- DOCUMENT PASSAGE -
•••••

Two months after this episode, the patient developed new fever, relative leukopenia and a left upper lobe consolidation with air-bronchograms (Fig. 1 C). Cultures of BAL fluid grew Mycobacterium abscessus and Candida glabrata. Treatment for M. abscessus ultimately included imipenem/cilastatin, moxifloxacin, and inhaled amikacin. With this regimen, the left upper lobe infiltrate resolved and the small right upper lobe nodule remained stable (Fig. 1 D and E). However, after 3 months of therapy, imipenem/cilastatin was discontinued because of abdominal pain and diarrhea.

•••••

- PROVIDED DATA -
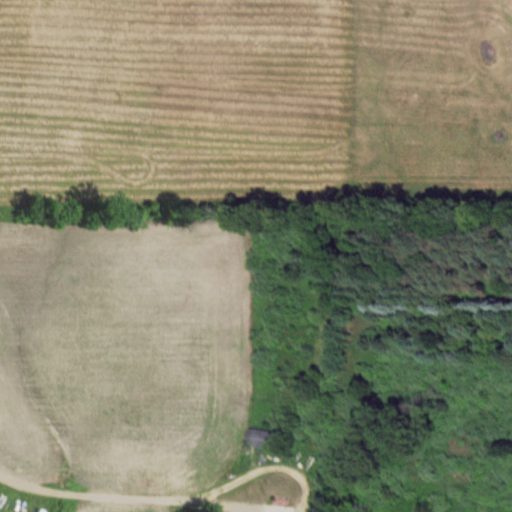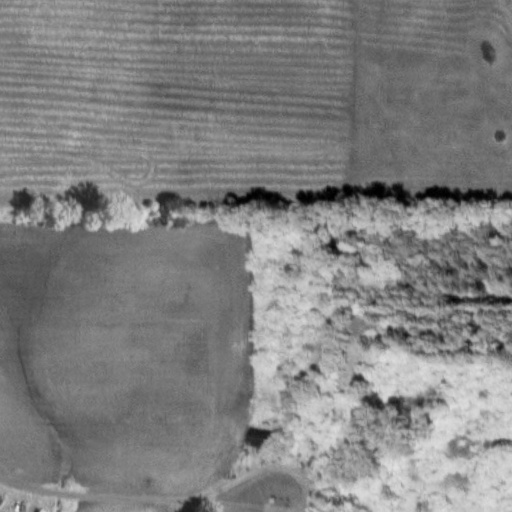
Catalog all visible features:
building: (263, 439)
road: (226, 495)
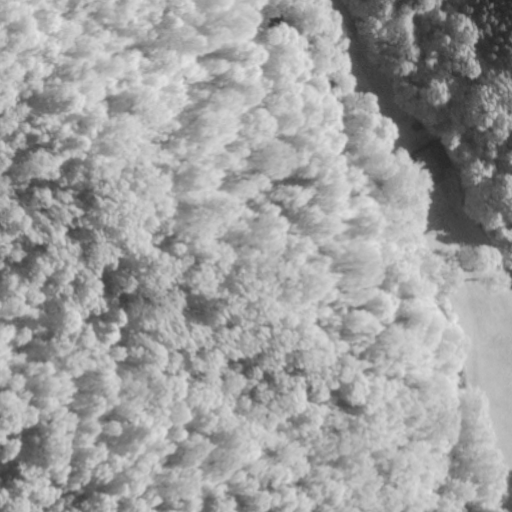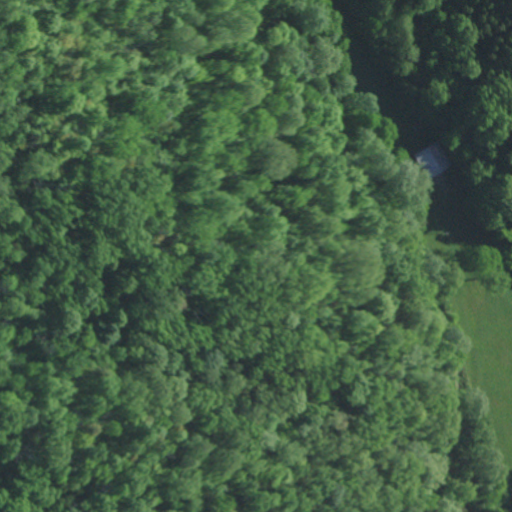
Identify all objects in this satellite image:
building: (421, 162)
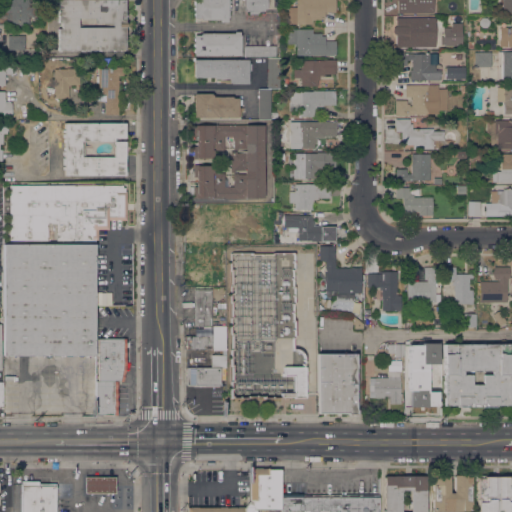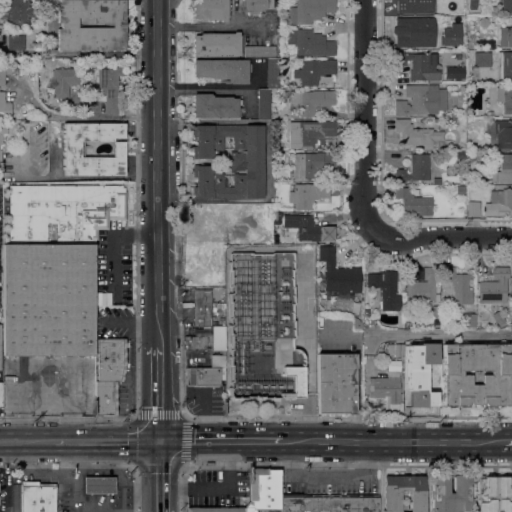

•••••

- TASK INSTRUCTIONS -
A) List the drugs that the clinical case passage says were ultimately included in the treatment for M. abscessus.
B) Write a continuation of the clinical case passage, starting after its final sentence.

- RESULTS FOR EACH TASK -
A) Imipenem/cilastatin, moxifloxacin, and inhaled amikacin.

B)
Five weeks after stopping imipenem/cilastatin, a CT scan showed enlargement of the right upper lobe nodule (Fig. 1 F). Imipenem/cilastatin was restarted, but 1 month later, a repeat chest CT showed further enlargement of the nodule, from 1.1 to 1.7 cm (Fig. 1 G), and cavitation (Fig. 1 H). The patient felt well and denied fevers, chills, night sweats, cough, or weight loss. BAL was non-diagnostic and did not demonstrate airway colonization with P. aeruginosa. Transthoracic fine needle aspiration (FNA) of the nodule grew P. aeruginosa resistant to imipenem and meropenem, but sensitive to ceftazidime and fluoroquinolones. The patient was continued on inhaled amikacin, and started on intravenous ceftazidime and levofloxacin. Surgical resection of the nodule was considered but not undertaken, because of poor functional status and pulmonary function tests showing a severe diffusion defect as measured by lung diffusing capacity for carbon monoxide.

Methods

Pulsed-field gel electrophoresis assay (PFGE) (Fig. 2)

Fig. 2.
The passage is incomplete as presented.